▶ _Work request_
Would you transcribe the entries below word for word, omitting all images?

▶ _Dataset items_
▼
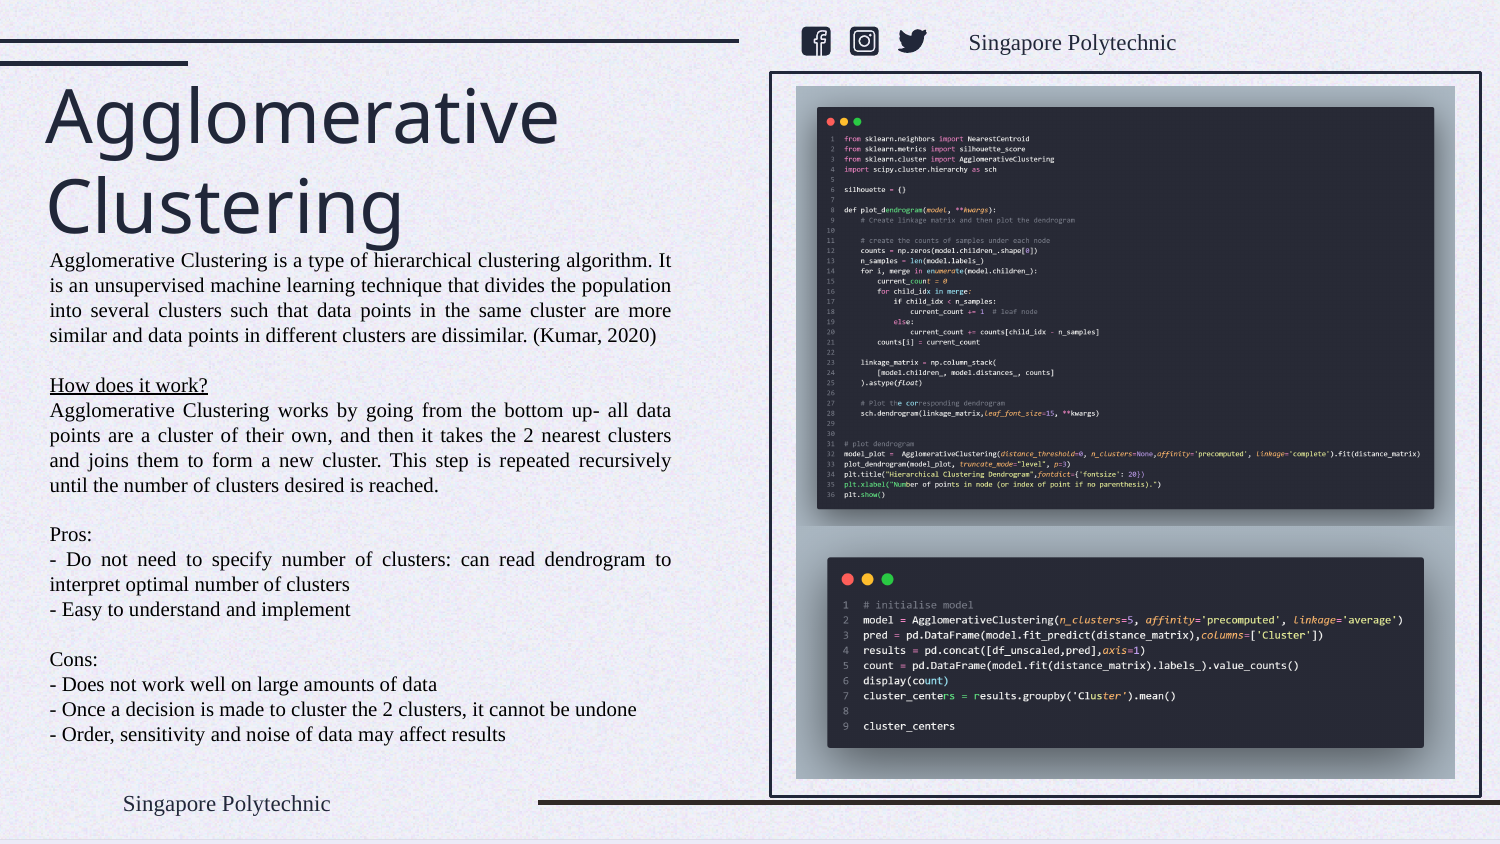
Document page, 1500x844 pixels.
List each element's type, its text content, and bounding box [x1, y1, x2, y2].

text_box [770, 72, 1481, 797]
picture [0, 0, 1500, 844]
picture [796, 86, 1455, 780]
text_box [801, 26, 928, 56]
text_box Singapore Polytechnic [108, 778, 548, 827]
text_box Agglomerative Clustering is a type of hierarchical clustering algorithm. It is an unsupervised machine learning technique that divides the population into several clusters such that data points in the same cluster are more similar and data points in different clusters are dissimilar. (Kumar, 2020) How does it work? Agglomerative Clustering works by going from the bottom up- all data points are a cluster of their own, and then it takes the 2 nearest clusters and joins them to form a new cluster. This step is repeated recursively until the number of clusters desired is reached. Pros: - Do not need to specify number of clusters: can read dendrogram to interpret optimal number of clusters - Easy to understand and implement Cons: - Does not work well on large amounts of data - Once a decision is made to cluster the 2 clusters, it cannot be undone - Order, sensitivity and noise of data may affect results [34, 238, 687, 754]
text_box Singapore Polytechnic [953, 17, 1394, 65]
title Agglomerative Clustering [30, 54, 771, 339]
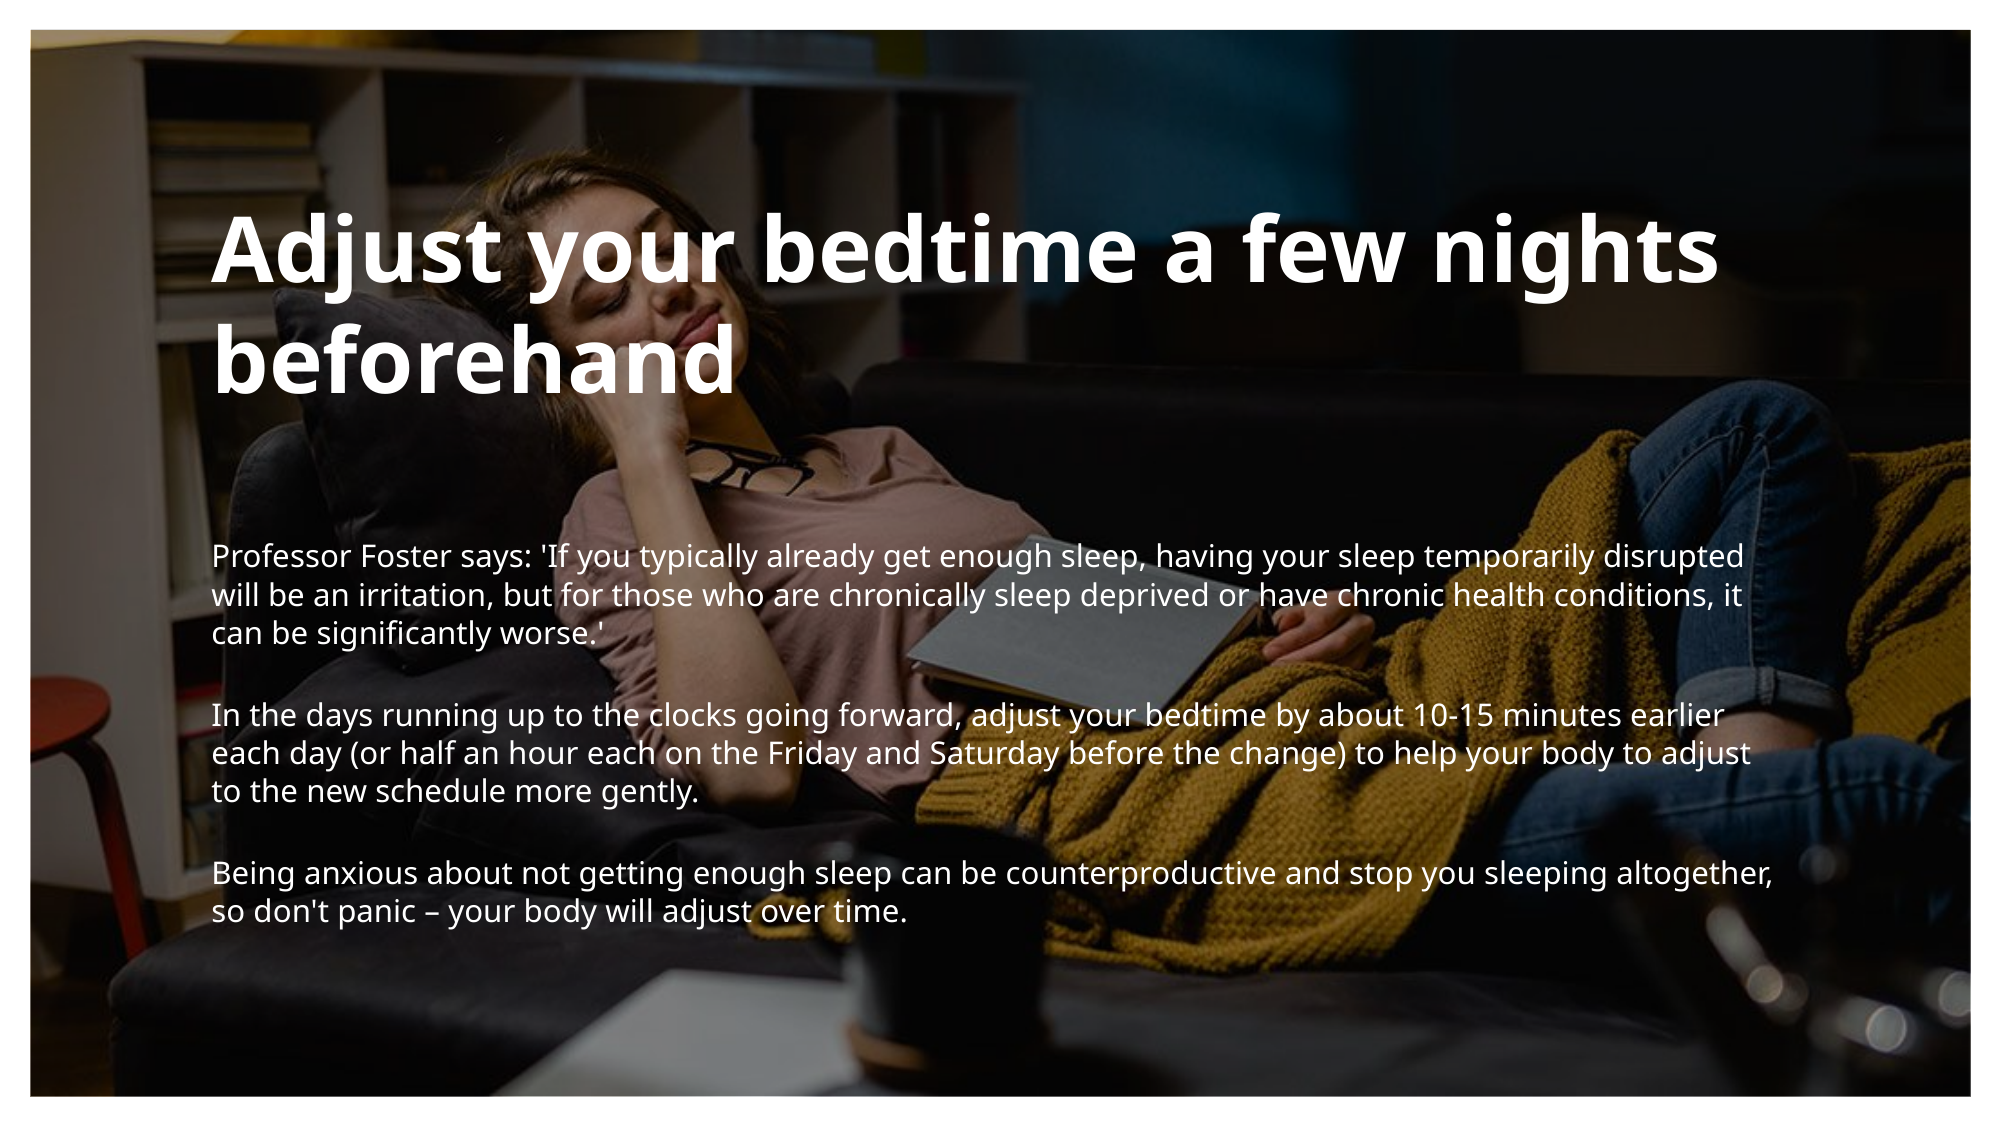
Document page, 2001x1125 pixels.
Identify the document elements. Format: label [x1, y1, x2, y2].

text_box [0, 0, 2000, 1125]
picture [30, 29, 1971, 1097]
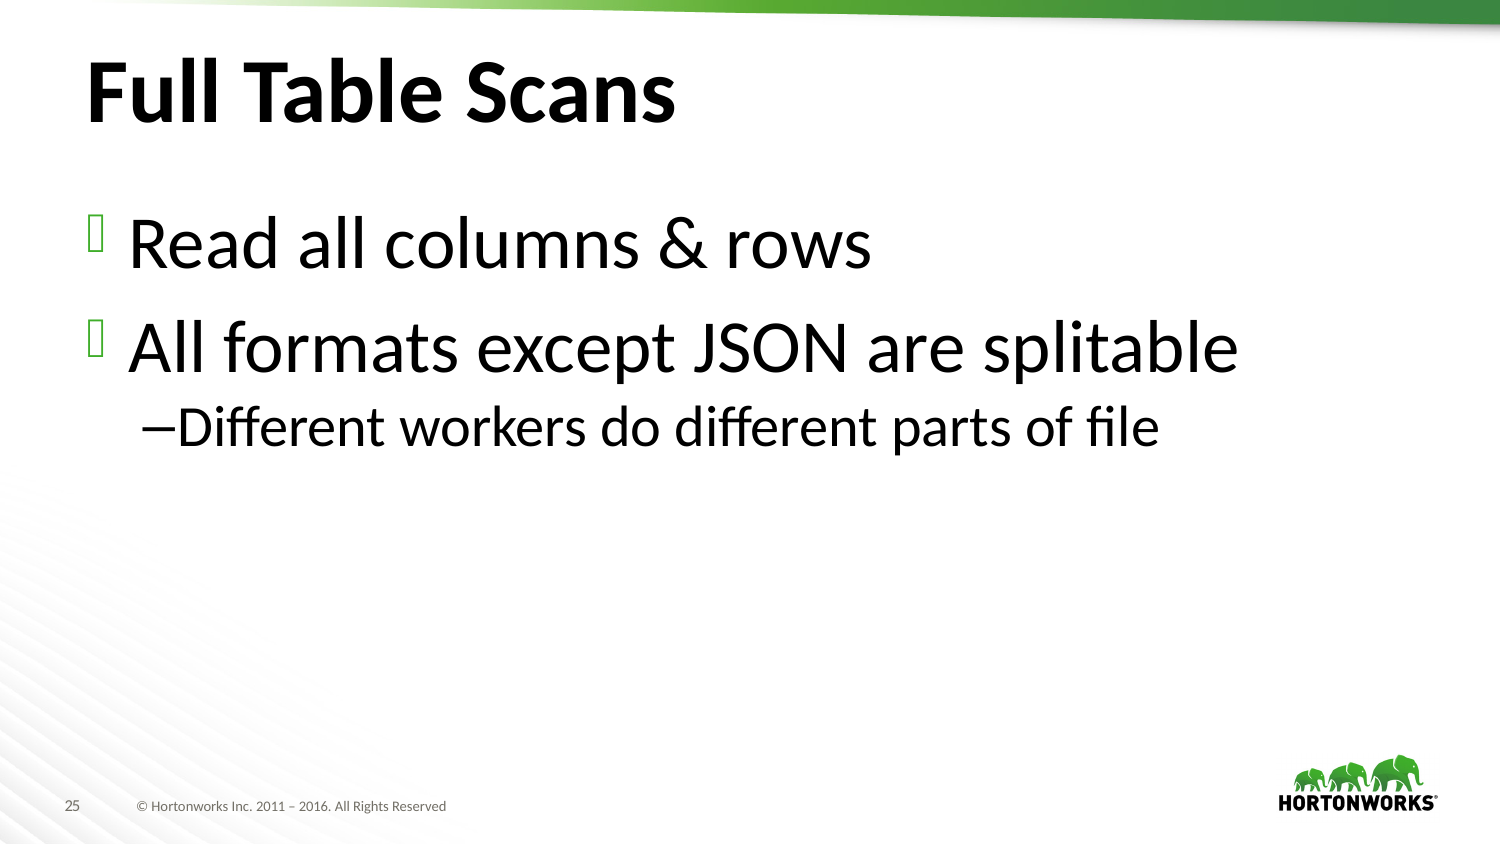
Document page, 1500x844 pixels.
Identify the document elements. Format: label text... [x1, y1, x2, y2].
▲
▶ _Reply to the task_
Document page, 1500x844 pixels.
List each element's type, its text content, and bounding box [x1, y1, x2, y2].

text_box [770, 72, 1481, 797]
picture [0, 0, 1500, 844]
picture [796, 86, 1455, 780]
text_box [801, 26, 928, 56]
text_box Singapore Polytechnic [108, 778, 548, 827]
text_box Agglomerative Clustering is a type of hierarchical clustering algorithm. It is an unsupervised machine learning technique that divides the population into several clusters such that data points in the same cluster are more similar and data points in different clusters are dissimilar. (Kumar, 2020) How does it work? Agglomerative Clustering works by going from the bottom up- all data points are a cluster of their own, and then it takes the 2 nearest clusters and joins them to form a new cluster. This step is repeated recursively until the number of clusters desired is reached. Pros: - Do not need to specify number of clusters: can read dendrogram to interpret optimal number of clusters - Easy to understand and implement Cons: - Does not work well on large amounts of data - Once a decision is made to cluster the 2 clusters, it cannot be undone - Order, sensitivity and noise of data may affect results [34, 238, 687, 754]
text_box Singapore Polytechnic [953, 17, 1394, 65]
title Agglomerative Clustering [30, 54, 771, 339]
Document page, 2001x1125 pixels.
Identify the document elements. Format: label [x1, y1, x2, y2].

text_box [0, 0, 2000, 1125]
picture [30, 29, 1971, 1097]
Document page, 1500x844 pixels.
Identify the document elements. Format: label text... [x1, y1, x2, y2].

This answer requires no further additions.